Out – complaining that Toronto lacks culture; In – trying desperately to promote Toronto culture to save it from the Ford-axe.
Very impressive, Erin. And you’re right about the Approval Matrix, which is the only thing anyone reads down here. Hope all’s well up north.. David
These lists are seriously smart, and will be used by me to make people think I know things.
But I have a serious question on ultra high heels. I saw teenaged girls teetering around Glasgow in what looked like 7 inch heels last spring, no way of walking in them without sticking their bums out and bending forward from the waist, sometimes holding onto their boyfriends’ shoulders from behind to balance. The effect was, with the white flesh below the minute skirts, that they looked like enormous plucked chickens. I suppose the position was good for being sick from, but I couldn’t figure out how anyone can walk in those ultra high heels with any grace. Is the trick to plonk your foot down all at once as if it were hitting a magnetic plate? Who teaches stars how to teeter? What is the trick?
I actually saw some elegant Italian women last summer who were wearing flat cork soled sandals — with chic straps, but still, Birkenstocks dressed up as mules. Could what you call dignity REALLY be making inroads?

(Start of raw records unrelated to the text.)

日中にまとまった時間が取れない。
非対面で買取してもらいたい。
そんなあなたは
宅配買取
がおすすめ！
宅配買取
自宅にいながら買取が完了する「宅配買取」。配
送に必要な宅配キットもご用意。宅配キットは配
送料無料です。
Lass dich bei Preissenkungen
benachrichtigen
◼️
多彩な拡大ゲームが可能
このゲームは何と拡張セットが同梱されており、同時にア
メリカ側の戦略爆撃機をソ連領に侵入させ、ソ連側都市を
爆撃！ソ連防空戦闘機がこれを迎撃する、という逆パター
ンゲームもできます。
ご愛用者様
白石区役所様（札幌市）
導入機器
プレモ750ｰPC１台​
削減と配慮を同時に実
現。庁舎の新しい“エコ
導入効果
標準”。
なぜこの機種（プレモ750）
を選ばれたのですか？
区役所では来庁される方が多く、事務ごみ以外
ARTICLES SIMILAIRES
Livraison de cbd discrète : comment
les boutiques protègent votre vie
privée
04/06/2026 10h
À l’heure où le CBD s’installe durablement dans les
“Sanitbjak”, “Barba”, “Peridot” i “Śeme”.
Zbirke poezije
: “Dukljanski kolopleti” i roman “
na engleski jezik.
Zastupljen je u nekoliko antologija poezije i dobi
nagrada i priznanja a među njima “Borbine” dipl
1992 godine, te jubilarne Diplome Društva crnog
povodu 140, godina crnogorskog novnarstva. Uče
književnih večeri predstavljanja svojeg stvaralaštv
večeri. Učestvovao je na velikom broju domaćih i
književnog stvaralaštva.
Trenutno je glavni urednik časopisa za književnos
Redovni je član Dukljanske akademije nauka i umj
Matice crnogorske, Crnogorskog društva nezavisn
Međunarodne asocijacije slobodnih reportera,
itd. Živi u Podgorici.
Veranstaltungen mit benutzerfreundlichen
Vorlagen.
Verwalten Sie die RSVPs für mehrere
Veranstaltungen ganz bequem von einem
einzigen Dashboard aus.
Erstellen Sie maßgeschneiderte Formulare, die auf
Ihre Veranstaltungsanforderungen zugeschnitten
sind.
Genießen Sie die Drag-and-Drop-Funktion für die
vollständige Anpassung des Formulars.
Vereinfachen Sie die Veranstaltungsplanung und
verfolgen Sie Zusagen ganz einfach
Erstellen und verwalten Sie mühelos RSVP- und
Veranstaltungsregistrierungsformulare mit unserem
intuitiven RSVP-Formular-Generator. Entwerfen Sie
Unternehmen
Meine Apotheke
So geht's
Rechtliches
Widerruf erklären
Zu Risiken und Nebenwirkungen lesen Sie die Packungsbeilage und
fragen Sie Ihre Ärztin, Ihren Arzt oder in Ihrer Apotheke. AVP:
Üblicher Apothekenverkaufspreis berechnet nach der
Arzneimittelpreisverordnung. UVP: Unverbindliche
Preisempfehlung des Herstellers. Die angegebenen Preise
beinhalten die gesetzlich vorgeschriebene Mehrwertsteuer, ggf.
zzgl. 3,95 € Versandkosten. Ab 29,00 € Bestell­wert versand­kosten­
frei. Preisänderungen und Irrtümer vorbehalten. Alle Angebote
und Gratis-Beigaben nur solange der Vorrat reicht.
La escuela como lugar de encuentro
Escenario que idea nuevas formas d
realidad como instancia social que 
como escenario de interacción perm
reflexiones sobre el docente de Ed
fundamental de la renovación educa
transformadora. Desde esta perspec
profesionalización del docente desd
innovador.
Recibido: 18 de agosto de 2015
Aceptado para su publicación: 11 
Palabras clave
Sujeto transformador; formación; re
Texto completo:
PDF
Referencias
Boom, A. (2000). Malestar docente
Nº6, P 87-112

Fascinating discussion of shoes. I’m almost going to contradict myself with some crazy high heels, but first off, these are for the runway and the music video only. Not for slags or people you see in 3-D. Even Gaga was photographed falling down at Heathrow wearing immense platform shoes WITHOUT A HEEL by super avant-garde designer Noritaka Tatehana. I adore them. Gaga is galloping like a pony in photos in her Vanity Fair cover issue. She looks like a centaur. And then there are in the incredibly, head-explodingly cool ten-inch high “armadillo heels” from the Spring 2010 McQueen collection.
High heels require almost no arse so you get a plumb-line down the back, and not much of a bust. They are for stick people, to emphasize their stick figures. But they look trashy with jeans, despite current trends, and are dubious when your male escort is suddenly 3″ shorter than you: you both look bad, aesthetically though not politically.